NIGERIA TO HELP “STABILISE” MALI

France has also sent jet fighters and attack helicopters that have blasted rebel bases for more than a week, as it awaits troops from nearby African nations to deploy to the front line.

Some 1,000 troops from the West African regional bloc ECOWAS and Chad, a central African nation, have already arrived in Mali and that number is expected to top 5,000 in coming weeks.

Niger’s armed forces, which completed their training a month ago, are expected to advance toward the rebel-held north Malian city of Gao in collaboration with the Chadian troops. It was not clear when exactly they would cross the border.

Niger has already sent a technical team to Mali, part of a battalion of 544 troops accompanied by French liaison officers.

Nigeria, Africa’s top oil producer, also plans to deploy some 1,200 troops in Mali and its president, Goodluck Jonathan, said they would stay there until the crisis was resolved.

In an interview with Reuters in Geneva, Jonathan said Nigeria had a direct interest in intervening in Mali, pointing out links between the Nigerian Islamist sect Boko Haram and al Qaeda’s north African wing in Mali.

“We believe that if we stabilise northern Mali, not just Nigeria but other countries that are facing threats will be stabilised,” he said.

“EVERYONE WILL FIGHT”

Colonel Oumar Kande, ECOWAS military and security adviser in Mali, told Reuters in Bamako the original plan for the U.N.-backed ECOWAS military intervention in the north was being changed to adapt to fast-evolving circumstances.

Instead of the Malian army alone playing the combat role, with ECOWAS supporting, now “everyone will fight”, Kande said.

He added ECOWAS was concerned about its troops having to fight a difficult counter-insurgency war in a northern Mali desert and mountain battleground the size of Texas against Islamist fighters likely to shun a head-on conventional fight.

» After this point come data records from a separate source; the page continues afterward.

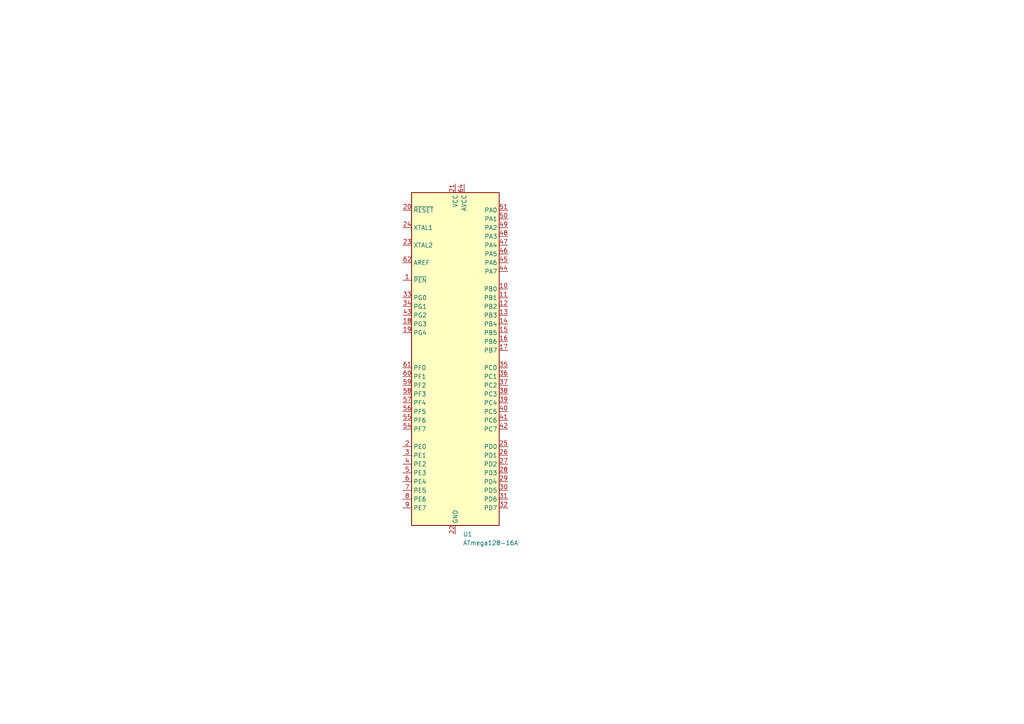
<source format=kicad_sch>
(kicad_sch (version 20230121) (generator eeschema)

  (uuid 46569f78-a22d-4d7d-8aec-df003e6cc023)

  (paper "A4")

  


  (symbol (lib_id "MCU_Microchip_ATmega:ATmega128-16A") (at 132.08 104.14 0) (unit 1)
    (in_bom yes) (on_board yes) (dnp no) (fields_autoplaced)
    (uuid 50bd841d-0e48-4a18-aab1-9b2f26e6c1c5)
    (property "Reference" "U1" (at 134.2741 154.94 0)
      (effects (font (size 1.27 1.27)) (justify left))
    )
    (property "Value" "ATmega128-16A" (at 134.2741 157.48 0)
      (effects (font (size 1.27 1.27)) (justify left))
    )
    (property "Footprint" "Package_QFP:TQFP-64_14x14mm_P0.8mm" (at 132.08 104.14 0)
      (effects (font (size 1.27 1.27) italic) hide)
    )
    (property "Datasheet" "http://ww1.microchip.com/downloads/en/DeviceDoc/doc2467.pdf" (at 132.08 104.14 0)
      (effects (font (size 1.27 1.27)) hide)
    )
    (pin "1" (uuid e90978ef-0d78-485f-b280-919e5481389c))
    (pin "10" (uuid 97c6a512-a6d1-4e29-b93d-73f4d81e3e6e))
    (pin "11" (uuid 1d627f6b-90f4-4865-ac46-d3d71ec670d3))
    (pin "12" (uuid 33445ed9-6e33-437e-a00b-cf27c81ea2dd))
    (pin "13" (uuid be57174c-97b6-45a2-b386-bdca4c5041e7))
    (pin "14" (uuid d937ea0d-bc93-430f-85ef-5017ada5cec8))
    (pin "15" (uuid fa773641-b368-49f6-8bab-372dcb3959ce))
    (pin "16" (uuid 4159c501-98bf-4a4d-8207-1cdbec0648d7))
    (pin "17" (uuid ca93e254-dbba-4b26-ac5a-265e905c171d))
    (pin "18" (uuid a873f6b7-00bc-4642-9d53-703419d8686e))
    (pin "19" (uuid 50e9d96b-e333-4ead-aa67-1f377b864277))
    (pin "2" (uuid 59920af4-f1e0-4265-af17-e98fc9c5bf5d))
    (pin "20" (uuid 2f7cd898-fd62-4234-93d6-363feea47114))
    (pin "21" (uuid e4dbe058-7449-4257-b356-d5ebd92760ba))
    (pin "22" (uuid d25324ef-fd1f-47ae-8f9d-717e0184f938))
    (pin "23" (uuid 1d395603-d412-4f5b-b26c-2d1310354d56))
    (pin "24" (uuid 936b2b4c-5ab6-4561-92e5-953dccb41d02))
    (pin "25" (uuid 844ae17b-44c1-4b2d-aefc-24f2506f6992))
    (pin "26" (uuid 615ad800-95e3-4144-8001-3c21cfada45b))
    (pin "27" (uuid 132d2422-0cbe-469a-8283-117ac7c74833))
    (pin "28" (uuid e08dfa58-ca38-43ff-a919-f5390943eae0))
    (pin "29" (uuid d8d65cf8-a152-4b6c-b8fb-6de76d84f1a5))
    (pin "3" (uuid 0c6e06f6-8e93-4829-9dc2-a663d4dd54fc))
    (pin "30" (uuid bdfbe4d9-7dea-418e-8d86-828b70234afb))
    (pin "31" (uuid d4cb37a3-76dd-4fa7-927c-d9e170afb0db))
    (pin "32" (uuid 3a229c90-60ff-48a2-83ad-a036fd23a2c3))
    (pin "33" (uuid 9bfd8c83-bcf6-40cc-88d5-360292e7f363))
    (pin "34" (uuid ead60caf-cf92-458e-bc75-899fe1af873e))
    (pin "35" (uuid 0180bd25-08d1-490c-bb9d-b81816a81141))
    (pin "36" (uuid 186d77dc-b3da-4378-83d6-85aae87aaeae))
    (pin "37" (uuid d095f149-ca8b-4c26-aa8a-f1cb0042ca9e))
    (pin "38" (uuid 6556206a-f8e8-4b24-b6d3-db9a530f3d6d))
    (pin "39" (uuid 7676c0dd-f93c-47b3-8047-f3babb2deb64))
    (pin "4" (uuid d4ecbdae-e334-46d9-a053-eb27e7da2cf7))
    (pin "40" (uuid 85063cdb-60f9-4dc9-a7f0-74b5e7cebc51))
    (pin "41" (uuid 37a8311b-8eb3-43bd-b9c1-9007f97b3de2))
    (pin "42" (uuid 8777f8ea-69c6-44ac-9ad8-64e90c89e352))
    (pin "43" (uuid a1f2b548-0312-48dc-9af5-26254c2d5b26))
    (pin "44" (uuid 731ec624-ee29-4325-a501-a51204ea1de5))
    (pin "45" (uuid 36f5da48-fc0a-4e37-a593-ce55a178c892))
    (pin "46" (uuid a2f958ca-17f2-4008-bf5b-667e1dd02062))
    (pin "47" (uuid c0ae424a-4b50-4068-9a5d-619f005fa367))
    (pin "48" (uuid 06a98b4d-10cb-4987-bcb5-9e21e8077103))
    (pin "49" (uuid 86d3929a-e65e-44ae-bbe6-1ac6a8d74eed))
    (pin "5" (uuid 328a704f-bf50-4d9e-a7ec-032e98c7e16b))
    (pin "50" (uuid 4b2f103a-3274-4388-8b55-7c8dc3515c09))
    (pin "51" (uuid 8a64d254-ee77-4852-8248-71fcd58f0f51))
    (pin "52" (uuid 0b77513e-5120-432c-857e-2a4d6a61119d))
    (pin "53" (uuid 5e30b90f-8bbe-4e9c-978c-09b0bd179618))
    (pin "54" (uuid 6b1afe39-205c-4f80-8d0d-8a2a8c9247be))
    (pin "55" (uuid be8e378b-a9a0-4220-a859-811b42d2648c))
    (pin "56" (uuid 42f9f64b-573e-47b6-8524-3be6b963f1ae))
    (pin "57" (uuid 6efbd5b0-3860-448a-9d6e-2513e2f63f20))
    (pin "58" (uuid 1a7d4f48-be4f-420e-92ff-9e7d0c638027))
    (pin "59" (uuid c4d0d6fc-e4dc-4f40-9bbf-cdbcb0b17393))
    (pin "6" (uuid 30505fd2-3409-4317-9dca-4bb35c396fb3))
    (pin "60" (uuid d6ebeeab-a9f5-4abc-b6da-ab37469f8446))
    (pin "61" (uuid 4dccf0cc-db13-47eb-9c87-51f2f5112c89))
    (pin "62" (uuid 92f5d54b-d557-43d5-997c-14eb6e2da2f1))
    (pin "63" (uuid 3e2114b1-b643-4fd8-bf26-587acfba1bd6))
    (pin "64" (uuid 167f88c2-e8b0-4f67-b33d-9bfc9ab2ca9f))
    (pin "7" (uuid f3990e6e-7e1e-4311-9c4b-45287313b258))
    (pin "8" (uuid 5598f77c-24a7-4e59-a496-3485c0831b2f))
    (pin "9" (uuid 1a9f4292-518b-4843-bef4-4024e6fbf109))
    (instances
      (project "Fufupot"
        (path "/e8bc21b1-eda8-45a8-be25-55b90339183f/fa876da0-77d0-4f88-8775-b60f76b9e260"
          (reference "U1") (unit 1)
        )
      )
    )
  )
)

</source>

“Given the force of the reaction from the international community, they (the rebels) are likely to adjust and begin an asymmetrical war, ambushes, strikes by small cells,” he said.

The insurgents have imposed sharia (Islamic law) in areas they control, carrying out amputations and at least one fatal stoning, and wrecking ancient shrines sacred to moderate Sufi Muslims.

International donors will be asked to finance training and support for the Malian, ECOWAS and other African troops involved in the deployment of the U.N.-backed African force AFISMA against the Islamist alliance.

Donors are to meet at a conference in the Ethiopian capital Addis Ababa on Jan. 29 and France said they would be asked to provide about 340 million euros ($452 million).

Since the French started their operations earlier in January to block the jihadist thrust out of northern Mali, several thousand civilians have fled the recent fighting to neighbouring states, the U.N. refugee agency UNHCR said. In Mauritania, 4,208 Malian refugees had arrived since Jan. 11, it said.

Niger had seen 1,300 new refugees, while during the same period, Burkina Faso had received 1,829 refugees.

This was on top of almost 400,000 Malians displaced since April, when an offensive by Tuareg rebels allied with Islamist fighters seized Mali’s largely desolate north following a military coup in Bamako in March.